You might have to trunk your book. You might query 100 agents and get no nibbles and in the cold light of day see how it’s not working (or never see how it’s not working) and strip it for parts, or rebuild it from scratch, or close it for good and start something new. This is normal. This is part of being a writer. This happens to everyone. Maybe it didn’t happen with your first novel. But it could still happen with your third.
You won’t die from this. It’s not terminal. It’s very painful, but it’s not the end of everything. Even if you’ve written your life story and you think you have no other stories to tell, it’s not the end of your writing life. Just think, if that book was a major best-seller, wouldn’t you try to think of another book to write, to capitalize on your success, to appease your adoring fans? Yeah, you would. Maybe that other book is your debut, and your memoir finds its day in the sun another time. You won’t know until you know.
You can only control what you make. If everything you make must be published/a success for you to be satisfied with your artistic life, then you have a tough road ahead of you. No one hits all homers. I hope you will be the exception, but you probably won’t me. I won’t be. I have no idea if I will sell another book that I’ve written. I could quit while I’m ahead, of course. But then I wouldn’t get to write another book.
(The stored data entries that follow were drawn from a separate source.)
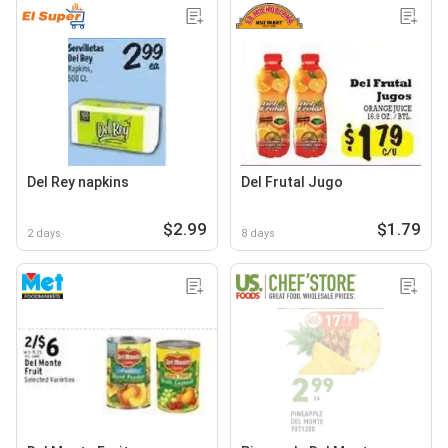
Del Rey napkins
Del Frutal Jugo
$2.99
$1.79
2 days
8 days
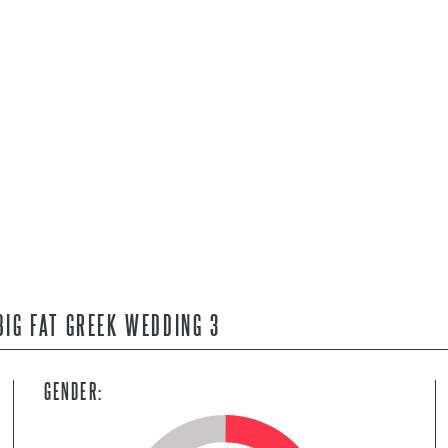
BIG FAT GREEK WEDDING 3
GENDER:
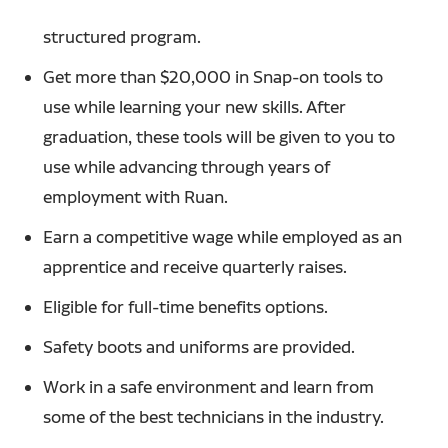
structured program.
Get more than $20,000 in Snap-on tools to
use while learning your new skills. After
graduation, these tools will be given to you to
use while advancing through years of
employment with Ruan.
Earn a competitive wage while employed as an
apprentice and receive quarterly raises.
Eligible for full-time benefits options.
Safety boots and uniforms are provided.
Work in a safe environment and learn from
some of the best technicians in the industry.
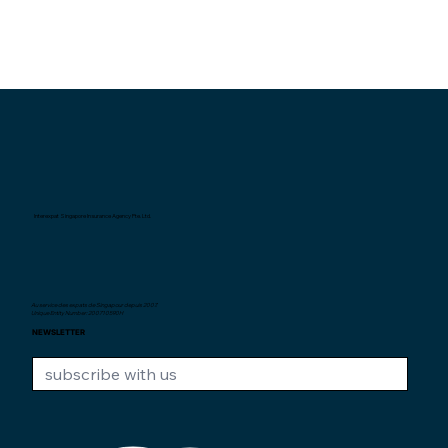
Interexpat Singapore Insurance Agency Pte. Ltd.
Au service des expats de Singapour depuis
2007.
Unique Entity Number: 200710590H
NEWSLETTER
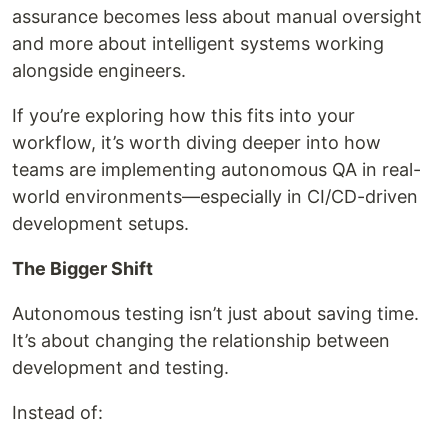
assurance becomes less about manual oversight
and more about intelligent systems working
alongside engineers.
If you’re exploring how this fits into your
workflow, it’s worth diving deeper into how
teams are implementing autonomous QA in real-
world environments—especially in CI/CD-driven
development setups.
The Bigger Shift
Autonomous testing isn’t just about saving time.
It’s about changing the relationship between
development and testing.
Instead of:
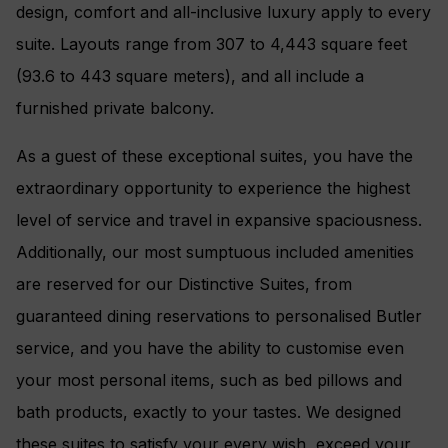
design, comfort and all-inclusive luxury apply to every
suite. Layouts range from 307 to 4,443 square feet
(93.6 to 443 square meters), and all include a
furnished private balcony.
As a guest of these exceptional suites, you have the
extraordinary opportunity to experience the highest
level of service and travel in expansive spaciousness.
Additionally, our most sumptuous included amenities
are reserved for our Distinctive Suites, from
guaranteed dining reservations to personalised Butler
service, and you have the ability to customise even
your most personal items, such as bed pillows and
bath products, exactly to your tastes. We designed
these suites to satisfy your every wish, exceed your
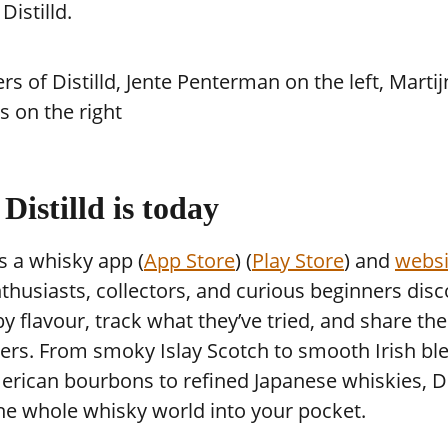
istilld.
Distilld is today
 is a whisky app (
App Store
) (
Play Store
) and
websi
thusiasts, collectors, and curious beginners dis
y flavour, track what they’ve tried, and share th
ers. From smoky Islay Scotch to smooth Irish bl
rican bourbons to refined Japanese whiskies, Di
he whole whisky world into your pocket.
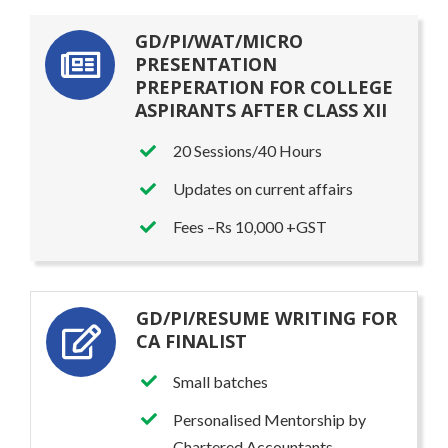
GD/PI/WAT/MICRO
PRESENTATION
PREPERATION FOR COLLEGE
ASPIRANTS AFTER CLASS XII
20 Sessions/40 Hours
Updates on current affairs
Fees –Rs 10,000 +GST
GD/PI/RESUME WRITING FOR
CA FINALIST
Small batches
Personalised Mentorship by
Chartered Accountants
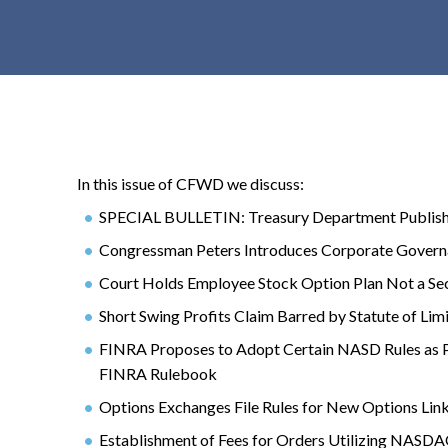
t
e
n
t
In this issue of CFWD we discuss:
SPECIAL BULLETIN: Treasury Department Publishe
Congressman Peters Introduces Corporate Governa
Court Holds Employee Stock Option Plan Not a Sec
Short Swing Profits Claim Barred by Statute of Lim
FINRA Proposes to Adopt Certain NASD Rules as P
FINRA Rulebook
Options Exchanges File Rules for New Options Lin
Establishment of Fees for Orders Utilizing NASDAQ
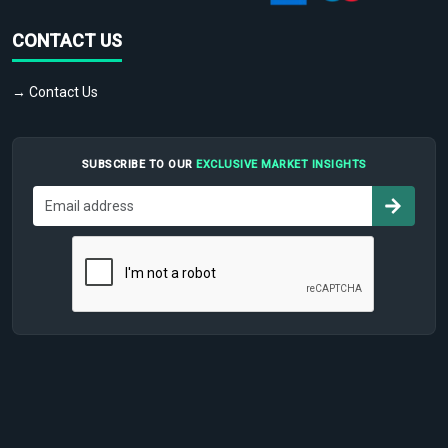
CONTACT US
→ Contact Us
SUBSCRIBE TO OUR
EXCLUSIVE MARKET INSIGHTS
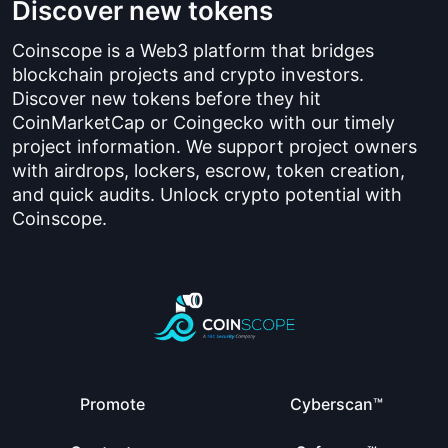
Discover new tokens
Coinscope is a Web3 platform that bridges
blockchain projects and crypto investors.
Discover new tokens before they hit
CoinMarketCap or Coingecko with our timely
project information. We support project owners
with airdrops, lockers, escrow, token creation,
and quick audits. Unlock crypto potential with
Coinscope.
Promote
Cyberscan™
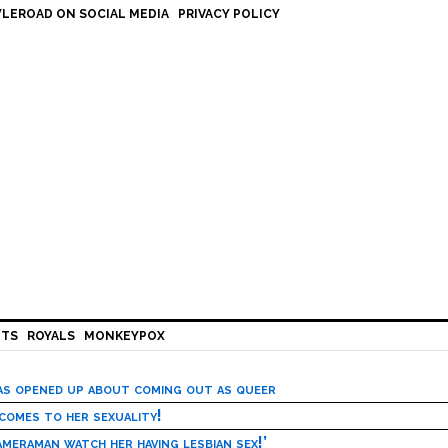
LEROAD ON SOCIAL MEDIA
PRIVACY POLICY
HTS
ROYALS
MONKEYPOX
has opened up about coming out as queer
 comes to her sexuality!
meraman watch her having lesbian sex!’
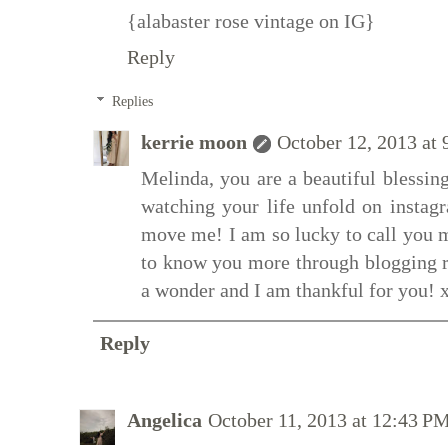
{alabaster rose vintage on IG}
Reply
Replies
kerrie moon
October 12, 2013 at
Melinda, you are a beautiful blessing
watching your life unfold on instagr
move me! I am so lucky to call you my
to know you more through blogging r
a wonder and I am thankful for you! 
Reply
Angelica
October 11, 2013 at 12:43 P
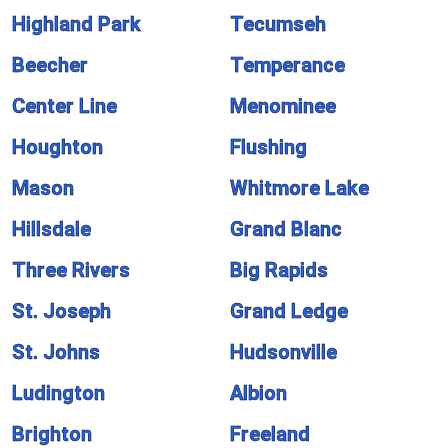
Highland Park
Tecumseh
Beecher
Temperance
Center Line
Menominee
Houghton
Flushing
Mason
Whitmore Lake
Hillsdale
Grand Blanc
Three Rivers
Big Rapids
St. Joseph
Grand Ledge
St. Johns
Hudsonville
Ludington
Albion
Brighton
Freeland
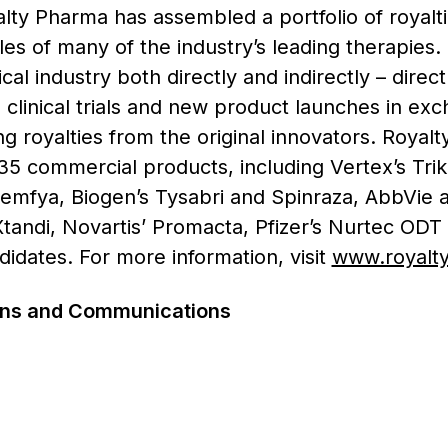
ty Pharma has assembled a portfolio of royaltie
ales of many of the industry’s leading therapies
al industry both directly and indirectly – direct
clinical trials and new product launches in exch
ing royalties from the original innovators. Royal
35 commercial products, including Vertex’s Trik
remfya, Biogen’s Tysabri and Spinraza, AbbVie
 Xtandi, Novartis’ Promacta, Pfizer’s Nurtec ODT
dates. For more information, visit
www.royalt
ions and Communications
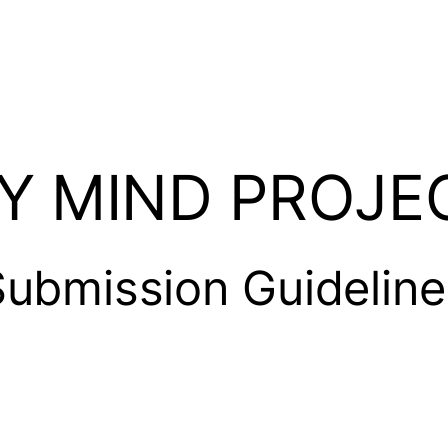
Y MIND PROJE
Submission Guideline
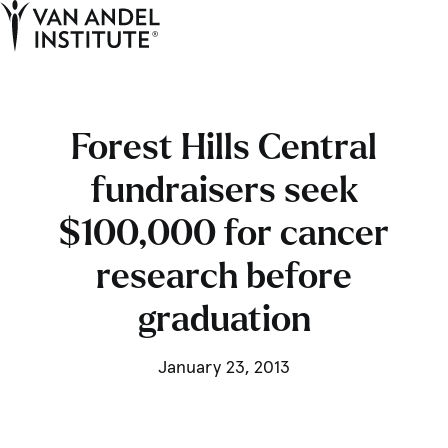
Tog
Ope
Home
Forest Hills Central
fundraisers seek
$100,000 for cancer
research before
graduation
January 23, 2013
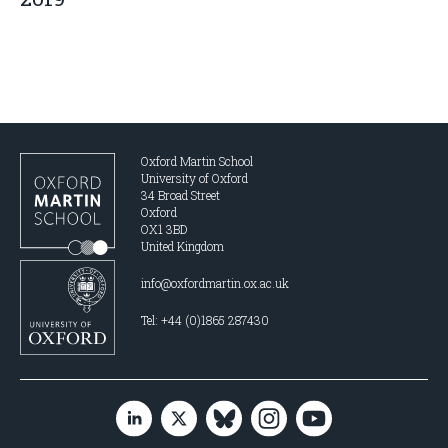
Oxford Martin School
University of Oxford
34 Broad Street
Oxford
OX1 3BD
United Kingdom
info@oxfordmartin.ox.ac.uk
Tel: +44 (0)1865 287430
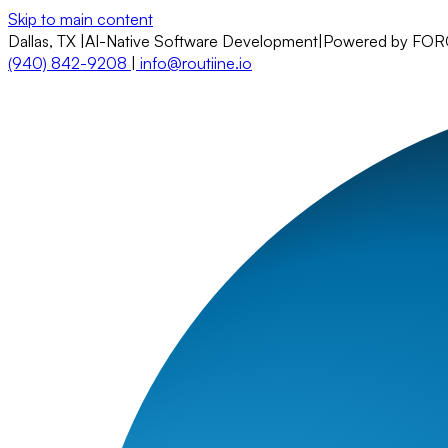
Skip to main content
Dallas, TX
|
AI-Native Software Development
|
Powered by FO
(940) 842-9208
|
info@routiine.io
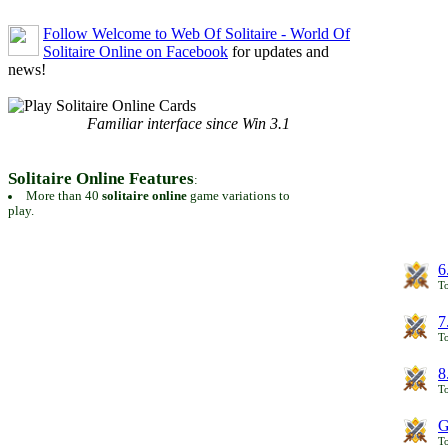
Follow Welcome to Web Of Solitaire - World Of
Solitaire Online on Facebook
for updates and
news!
Familiar interface since Win 3.1
Solitaire Online Features
:
More than 40
solitaire online
game variations to
play.
6
To
7
To
8
To
G
T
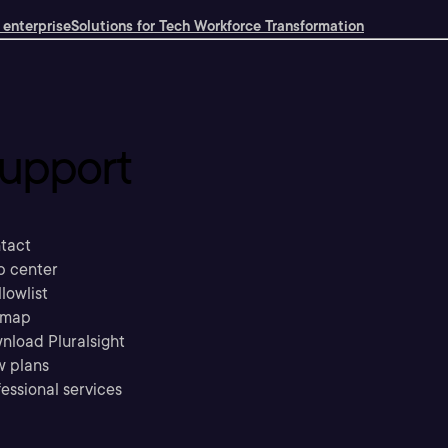
 enterprise
Solutions for Tech Workforce Transformation
upport
tact
p center
llowlist
emap
nload Pluralsight
w plans
essional services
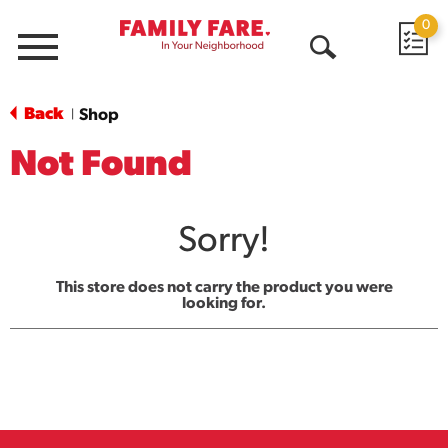
0
Menu
Open
Search
Back
Shop
|
Not Found
Sorry!
This store does not carry the product you were
looking for.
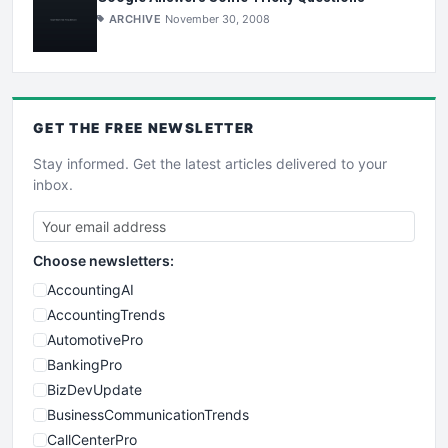
ARCHIVE
November 30, 2008
GET THE
FREE
NEWSLETTER
Stay informed. Get the latest articles delivered to your
inbox.
Choose newsletters:
AccountingAI
AccountingTrends
AutomotivePro
BankingPro
BizDevUpdate
BusinessCommunicationTrends
CallCenterPro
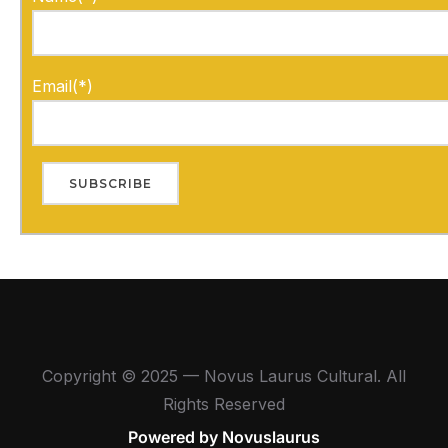
Email(*)
Copyright © 2025 — Novus Laurus Cultural. All
Rights Reserved
Powered by Novuslaurus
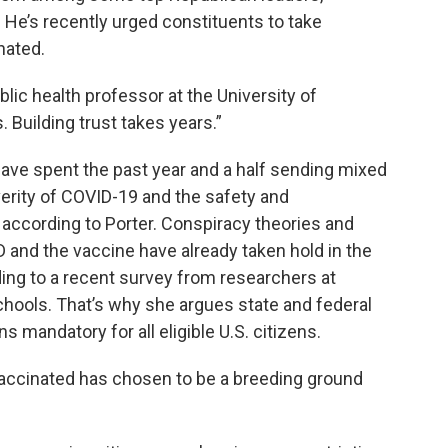
 He’s recently urged constituents to take
nated.
public health professor at the University of
 Building trust takes years.”
ve spent the past year and a half sending mixed
rity of COVID-19 and the safety and
according to Porter. Conspiracy theories and
and the vaccine have already taken hold in the
ding to a recent survey from researchers at
schools. That’s why she argues state and federal
mandatory for all eligible U.S. citizens.
accinated has chosen to be a breeding ground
When I do write another book, I will use something I learned from the failed project. I won’t even realize it until I’ve already done it. I’ll be all:
That’s what makes it all worth it. So, I’m going to do that, the best way I can. I hope you will, too.
OXOXOXO,
Kate
Events! Events! Events!
I’m working on events in Philly and Wilmington, NC, and maybe Boston in the next few months! I’ll keep you posted!
If you think this post is specifically about you, it’s probably not, because we all get to this stage at one point or another in our writing lives.
I laughed out loud when I read, “but I worked really hard on it.” I taught public speaking at the university level, and many students shared with me how hard they worked on their speeches. It didn’t matter if they didn’t perform it to the level of expectation—same thing with writing. Hard lessons.
YES to all this. I hope I sell my novel someday, but if I don't, I'll never, ever regret having spent the time writing it. I got to create a world and meet these people and keep my promise to myself to see it through until the end. The process was the point, not the product.